- _TASK STATEMENT_
The answer is the data below, repeated exactly, with no pictures included.

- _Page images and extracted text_
☆ ☆ ☆ ☆

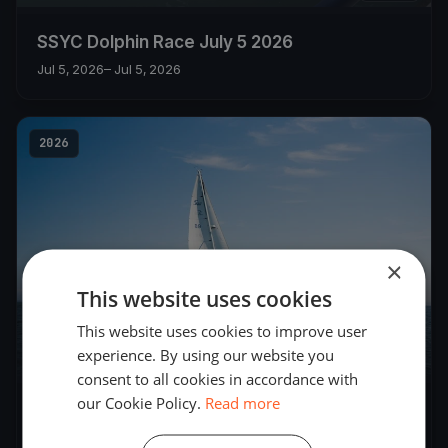
SSYC Dolphin Race July 5 2026
Jul 5, 2026
– Jul 5, 2026
2026
×
This website uses cookies
This website uses cookies to improve user
experience. By using our website you
5
boats
consent to all cookies in accordance with
our Cookie Policy.
Read more
SSYC DOLPHIN FLEET JUNE 28 Races 1 and 2
Jun 28, 2026
– Jun 28, 2026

☆ ☆ ☆ ☆

- _EXERCISE ANSWER_
SSYC Dolphin Race July 5 2026
Jul 5, 2026
– Jul 5, 2026
2026
×
This website uses cookies
This website uses cookies to improve user
experience. By using our website you
5
boats
consent to all cookies in accordance with
our Cookie Policy.
Read more
SSYC DOLPHIN FLEET JUNE 28 Races 1 and 2
Jun 28, 2026
– Jun 28, 2026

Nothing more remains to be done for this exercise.